Linux real-time has existed for many years, but it's still Linux. That means that it's a big, underspecified project. RTEMS is designed for high reliability embedded environments, especially spaceflight. These systems are smaller and have very high standards for reliability and verification. Linux doesn't fit well in that niche, but RTEMS is very good.

About that:

- Real-time is about guaranteed response times

- What are the guarantees of real-time Linux?

I don't think I have ever read about the latter. Maybe because real-time Linux is barely used where real-time behavior has more important consequences than audio dropouts. And it's difficult on PC hardware with stuff like surprise system management mode intervention, various hardware probably hogging some bus sometimes...

In embedded systems with hard real-time requirements, there are several ways to schedule tasks. Once the number of tasks you need to execute grows long enough, scheduling becomes a challenge. An RTOS is one way to manage these tasks with guaranteed, deterministic timing.

A concrete example: if you're in a car (an embedded system doing many things at once) and press the brakes, you want the car to be as responsive as possible. A real-time operating system will sacrifice other features of a general purpose OS to guarantee that the brakes are applied within a specified time interval after you press them.

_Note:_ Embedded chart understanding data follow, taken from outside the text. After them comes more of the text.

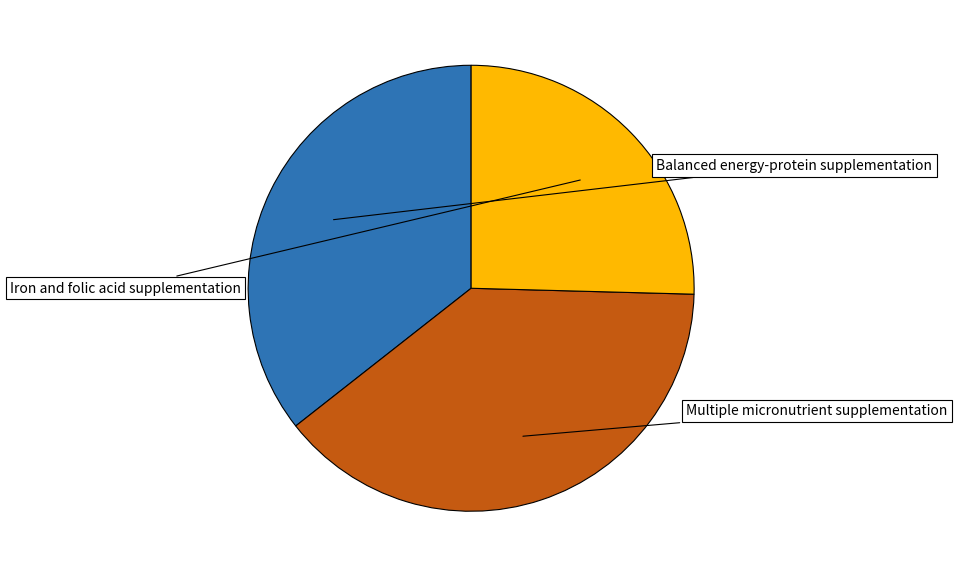

Is there any slice that represents more than half of the pie?

No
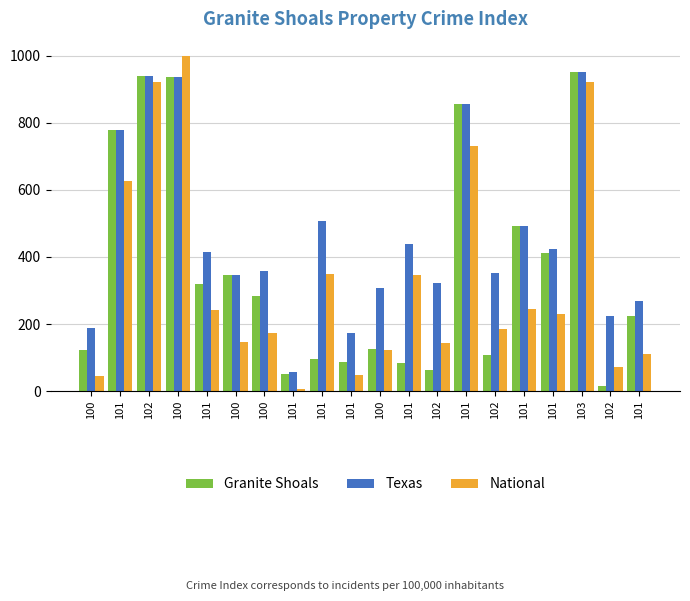

The Texas series shows 854.8 at 101. True or false?

True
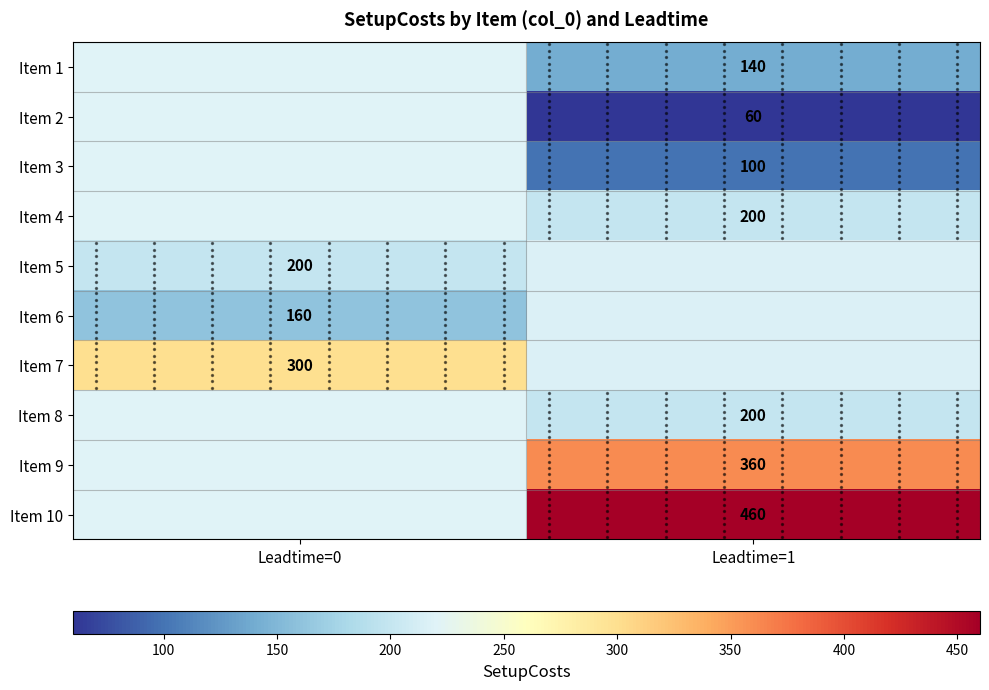

At how many categories does at least one series exceed 100?

2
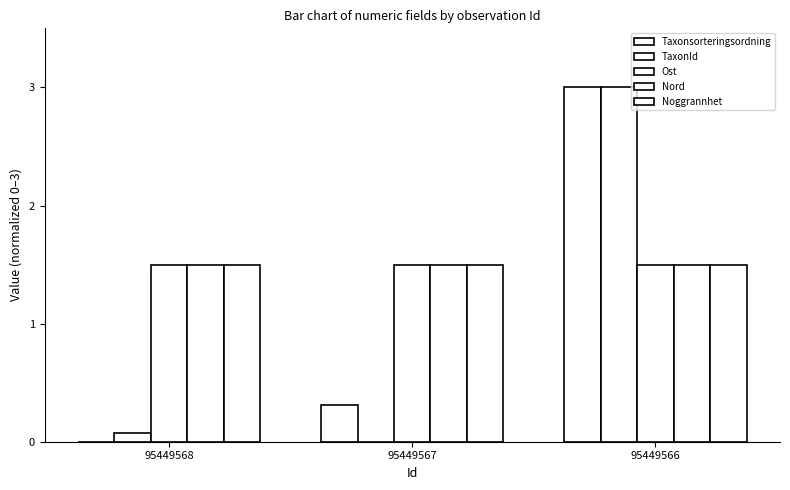

Between 95449567 and 95449566, which series saw the biggest shift?

TaxonId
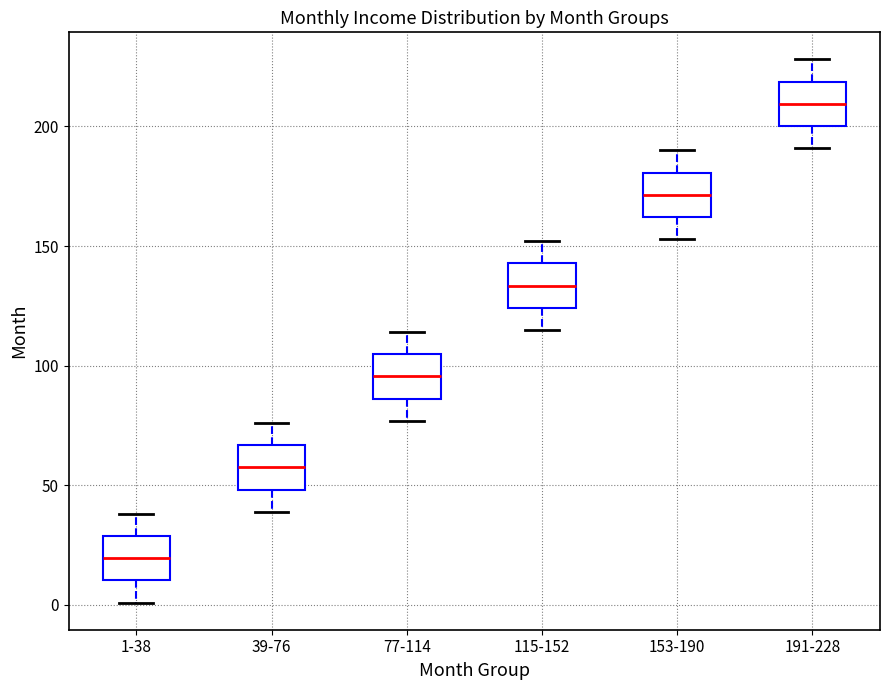

Reading left to right, read every box against the y-axis: the position of its median line, the range the box covers, and the ends of its whiskers. The values are not printed on the chart, so give them approximately, as read against the axis.

1-38: median 20, box 10 to 30, whiskers 0 to 40
39-76: median 60, box 50 to 65, whiskers 40 to 75
77-114: median 95, box 85 to 105, whiskers 75 to 115
115-152: median 135, box 125 to 145, whiskers 115 to 150
153-190: median 170, box 160 to 180, whiskers 155 to 190
191-228: median 210, box 200 to 220, whiskers 190 to 230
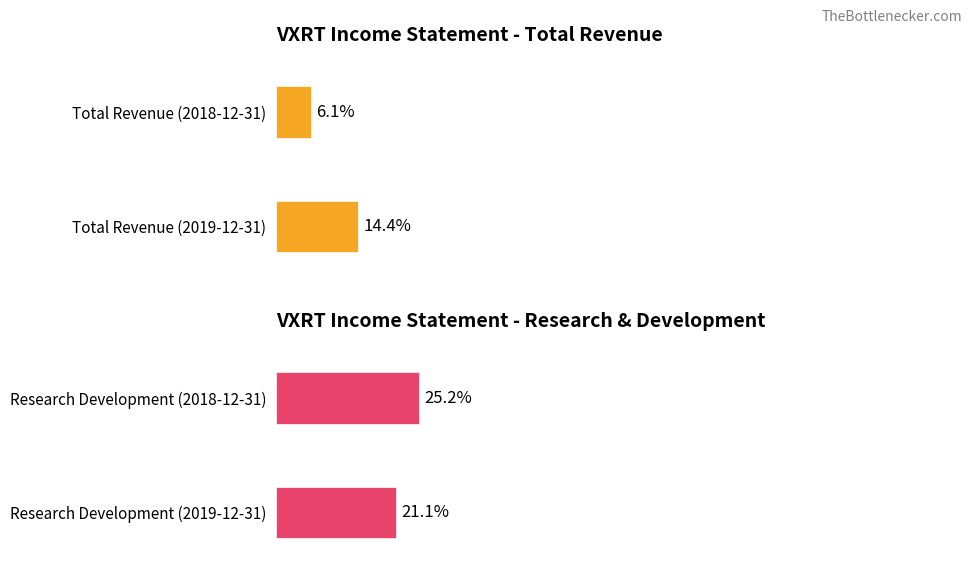

What is the minimum value for Total Revenue?

6.1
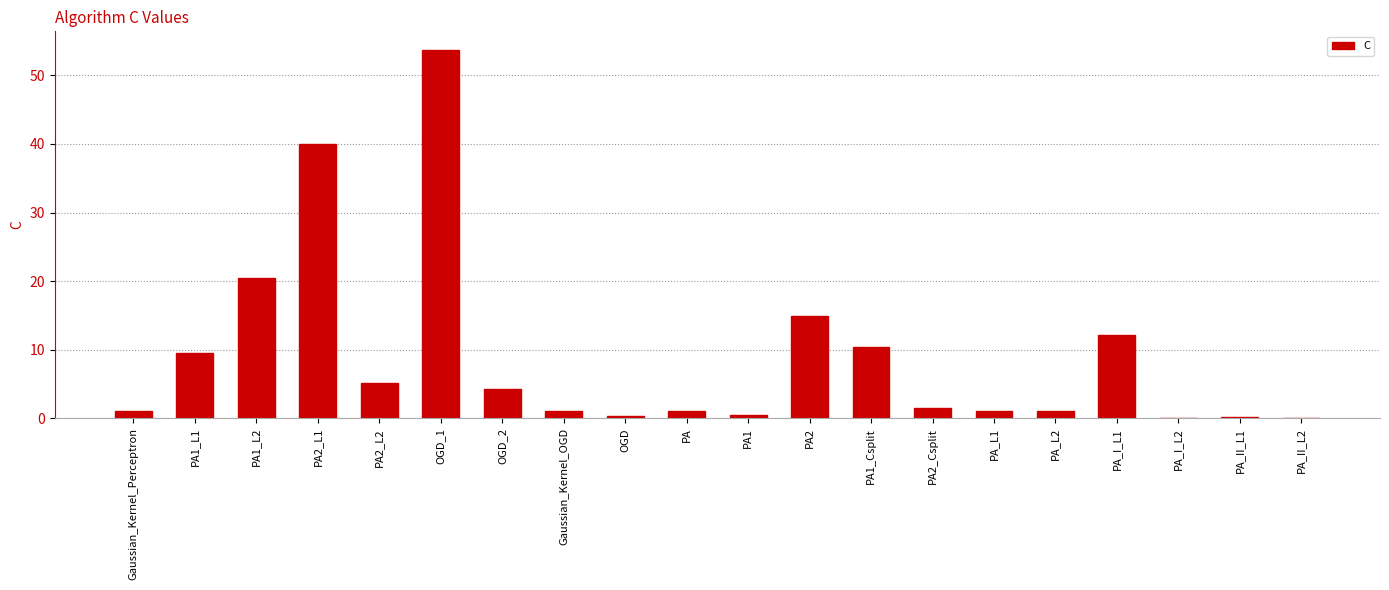

True or false: the data shows 20.5 at PA1_L2.

True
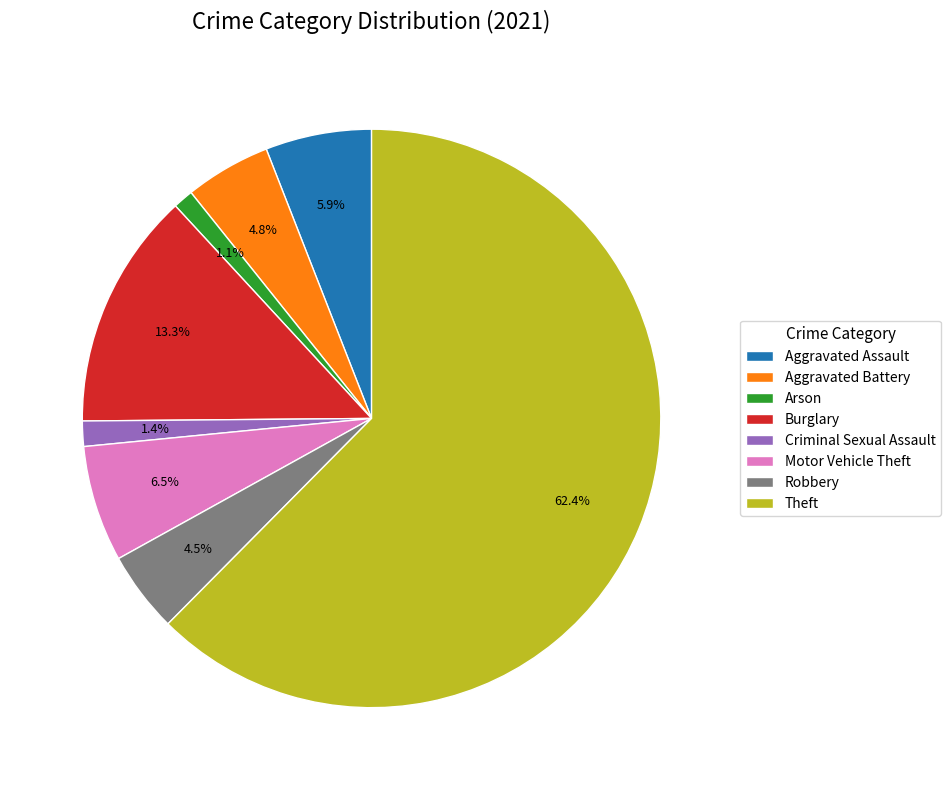

Which has a higher value, Aggravated Assault or Arson?

Aggravated Assault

Also, there are responses to a similar comment from when this was previously posted: https://news.ycombinator.com/item?id=32329499

There are a lot of systems that rely on precise timing, for instance clock generation/recovery, or opening/changing/closing a control valve in some process. It has to be precise or you lose sync in the first case or legitimate catastrophes can happen in the second.

A realtime OS makes some guarantees about the timeliness of things like interrupt service routines, and that necessarily excludes unbounded and unknown workloads from getting in the way -- something that every general purpose or soft realtime OS struggles with as the lack of determinism can improve throughput and scalability.

It's important for manipulating dynamic physical objects. Things tied stronger to wall clock than CPU clock, like rockets flying through the atmosphere and EV motors rotating as car rolls downhill.

They don't care about cache hits and branch predictions, so whatever you do with pulsating fuel pressure or flowing back regen electricity better happen predictably on-time than just ASAP off quuees. RTOS offer you that stability in time direction.

One of main differences between a traditional multiprocessing operating system and a real time one is that in the latter each process gets a fixed time slot to run and the kernel provides a guarantee that the process will be preempted no matter what. This gives every process running under the supervision of a real-time kernel a chance to do something useful.

Whereas in non-RT systems, a process may «overstay the welcome», and the time slot it has been allotted may lengthen (e.g. due to a computationally intensive unit of work or a blocking I/O operation) at the expense of other processes waiting in the scheduler run queue.

So non-RT kernels operate on the best effort basis («I will try my best to ensure each time slot has the same duration») vs guaranteed preemption in RT kernels («I hereby underwrite a guarantee that each time slot has the same duration and pledge that offending squatters will be evicted»).

Other than an example with the car, real-time processing is important in the audio engineering or processing where an audio stream will stutter in a non-RT operating system. There are other similar scenarios as well.